WHAT IS EXPECTED:
Among the entries below, copy only the span from the line containing "रहेगा। अमेरिका और" through the line containing "を行うマーケティング支援企業。社名のシイ". Do so exactly, and skip the pictures.
::: MATERIAL FOR THIS TASK :::
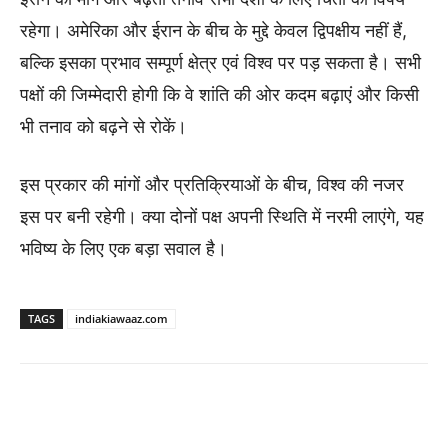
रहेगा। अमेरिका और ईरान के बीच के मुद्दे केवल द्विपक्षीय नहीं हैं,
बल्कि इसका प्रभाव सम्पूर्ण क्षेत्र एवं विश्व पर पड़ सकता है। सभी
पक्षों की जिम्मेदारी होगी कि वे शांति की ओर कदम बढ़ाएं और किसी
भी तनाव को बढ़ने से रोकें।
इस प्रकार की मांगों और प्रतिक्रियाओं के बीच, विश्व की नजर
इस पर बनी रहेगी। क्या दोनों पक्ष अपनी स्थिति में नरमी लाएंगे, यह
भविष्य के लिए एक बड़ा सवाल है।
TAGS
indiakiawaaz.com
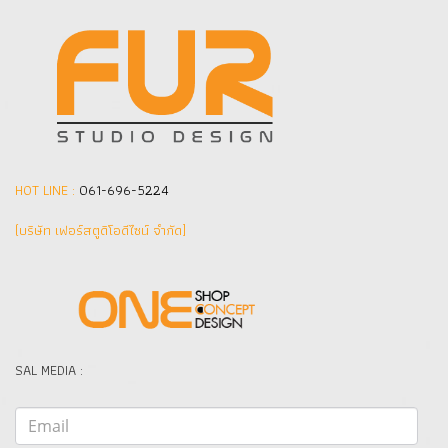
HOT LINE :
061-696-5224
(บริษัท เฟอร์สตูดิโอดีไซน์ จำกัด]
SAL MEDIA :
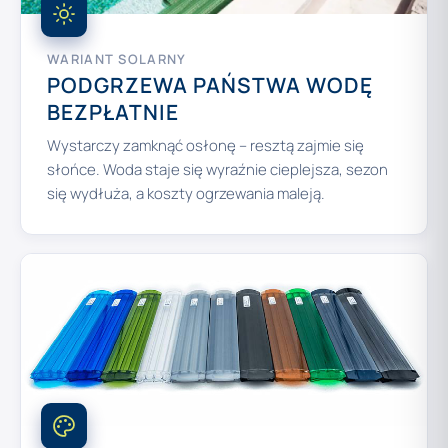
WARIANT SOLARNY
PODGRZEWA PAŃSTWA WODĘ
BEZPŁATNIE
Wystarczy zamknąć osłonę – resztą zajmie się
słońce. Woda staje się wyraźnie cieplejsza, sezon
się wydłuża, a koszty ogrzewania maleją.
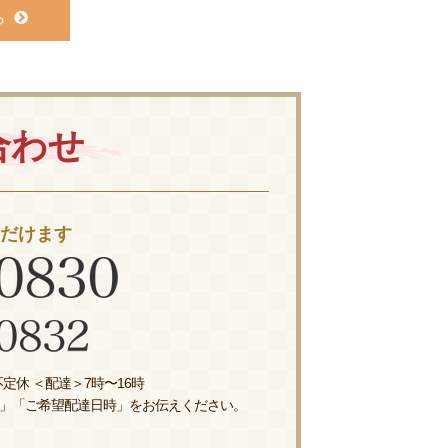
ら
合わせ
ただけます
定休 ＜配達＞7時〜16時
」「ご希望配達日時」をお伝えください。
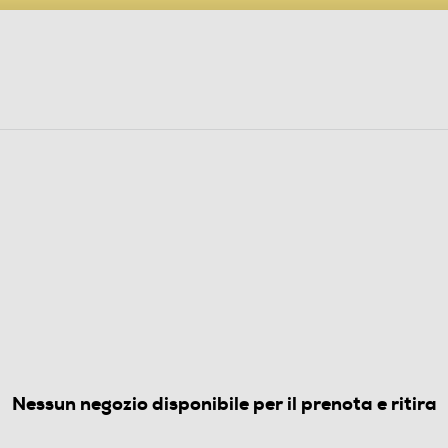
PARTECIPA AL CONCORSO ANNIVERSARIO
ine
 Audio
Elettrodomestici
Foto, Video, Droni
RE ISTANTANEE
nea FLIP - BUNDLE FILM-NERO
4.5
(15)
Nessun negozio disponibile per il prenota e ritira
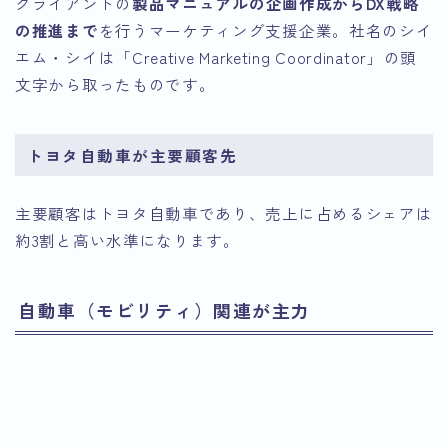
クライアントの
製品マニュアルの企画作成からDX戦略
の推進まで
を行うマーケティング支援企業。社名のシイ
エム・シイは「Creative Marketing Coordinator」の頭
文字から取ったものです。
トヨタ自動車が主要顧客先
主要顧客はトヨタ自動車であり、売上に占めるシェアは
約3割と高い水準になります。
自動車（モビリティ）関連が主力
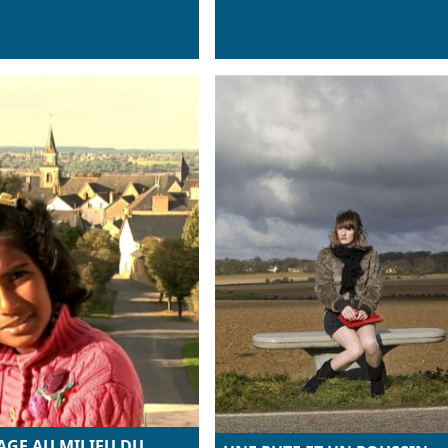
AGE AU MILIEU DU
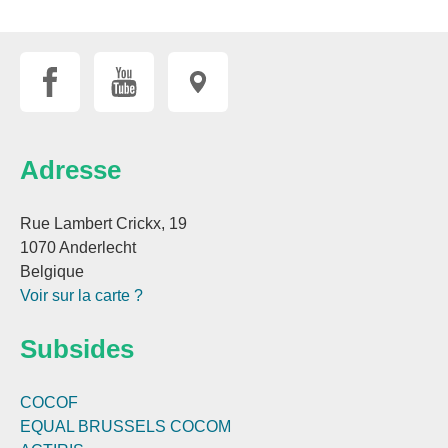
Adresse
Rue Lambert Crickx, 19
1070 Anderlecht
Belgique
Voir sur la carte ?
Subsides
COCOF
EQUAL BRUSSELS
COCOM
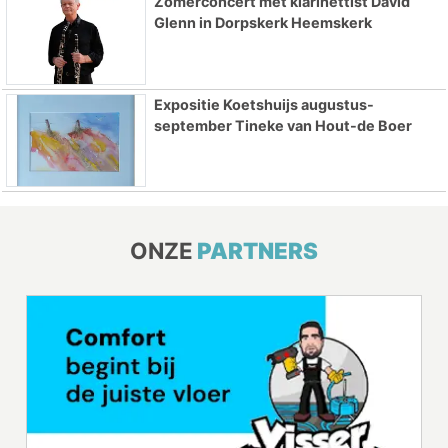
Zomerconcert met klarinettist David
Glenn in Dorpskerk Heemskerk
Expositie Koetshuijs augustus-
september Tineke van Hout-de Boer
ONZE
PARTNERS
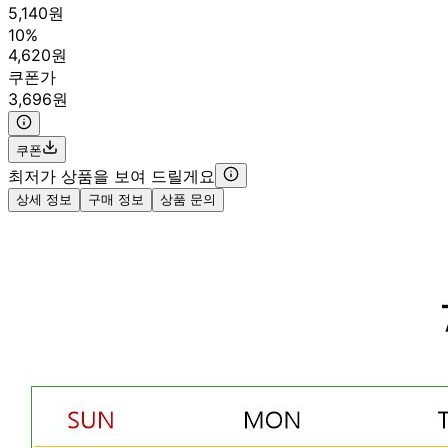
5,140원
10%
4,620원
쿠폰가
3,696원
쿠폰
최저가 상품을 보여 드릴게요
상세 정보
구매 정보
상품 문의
:::
::: MATERIAL FOR THIS TASK :::
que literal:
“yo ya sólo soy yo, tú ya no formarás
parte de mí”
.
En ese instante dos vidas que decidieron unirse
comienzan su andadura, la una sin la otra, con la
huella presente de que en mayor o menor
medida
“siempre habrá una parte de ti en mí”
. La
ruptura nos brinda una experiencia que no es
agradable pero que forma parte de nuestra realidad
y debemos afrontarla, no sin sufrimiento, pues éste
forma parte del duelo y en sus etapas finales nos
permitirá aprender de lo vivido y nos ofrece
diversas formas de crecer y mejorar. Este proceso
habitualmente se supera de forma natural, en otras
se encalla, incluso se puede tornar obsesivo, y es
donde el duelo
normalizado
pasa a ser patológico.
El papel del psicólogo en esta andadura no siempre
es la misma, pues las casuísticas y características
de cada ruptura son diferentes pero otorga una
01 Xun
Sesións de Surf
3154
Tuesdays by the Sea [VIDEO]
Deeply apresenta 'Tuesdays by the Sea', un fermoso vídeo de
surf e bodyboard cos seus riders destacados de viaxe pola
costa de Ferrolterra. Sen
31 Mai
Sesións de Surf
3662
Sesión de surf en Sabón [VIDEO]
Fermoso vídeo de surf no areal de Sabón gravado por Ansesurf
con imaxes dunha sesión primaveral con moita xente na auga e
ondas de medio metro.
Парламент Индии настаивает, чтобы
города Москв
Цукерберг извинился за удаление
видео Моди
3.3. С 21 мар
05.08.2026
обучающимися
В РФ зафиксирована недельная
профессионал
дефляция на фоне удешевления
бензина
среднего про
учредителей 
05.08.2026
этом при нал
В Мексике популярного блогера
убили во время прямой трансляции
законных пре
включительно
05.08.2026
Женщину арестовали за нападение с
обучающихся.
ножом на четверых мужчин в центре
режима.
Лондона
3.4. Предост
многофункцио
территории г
:::
RESULT:
रहेगा। अमेरिका और ईरान के बीच के मुद्दे केवल द्विपक्षीय नहीं हैं,
बल्कि इसका प्रभाव सम्पूर्ण क्षेत्र एवं विश्व पर पड़ सकता है। सभी
पक्षों की जिम्मेदारी होगी कि वे शांति की ओर कदम बढ़ाएं और किसी
भी तनाव को बढ़ने से रोकें।
इस प्रकार की मांगों और प्रतिक्रियाओं के बीच, विश्व की नजर
इस पर बनी रहेगी। क्या दोनों पक्ष अपनी स्थिति में नरमी लाएंगे, यह
भविष्य के लिए एक बड़ा सवाल है।
TAGS
indiakiawaaz.com
HOT LINE :
061-696-5224
(บริษัท เฟอร์สตูดิโอดีไซน์ จำกัด]
SAL MEDIA :
WARIANT SOLARNY
PODGRZEWA PAŃSTWA WODĘ
BEZPŁATNIE
Wystarczy zamknąć osłonę – resztą zajmie się
słońce. Woda staje się wyraźnie cieplejsza, sezon
się wydłuża, a koszty ogrzewania maleją.
ら
合わせ
ただけます
定休 ＜配達＞7時〜16時
」「ご希望配達日時」をお伝えください。
PARTECIPA AL CONCORSO ANNIVERSARIO
ine
 Audio
Elettrodomestici
Foto, Video, Droni
RE ISTANTANEE
nea FLIP - BUNDLE FILM-NERO
4.5
(15)
Nessun negozio disponibile per il prenota e ritira
クライアントの
製品マニュアルの企画作成からDX戦略
の推進まで
を行うマーケティング支援企業。社名のシイ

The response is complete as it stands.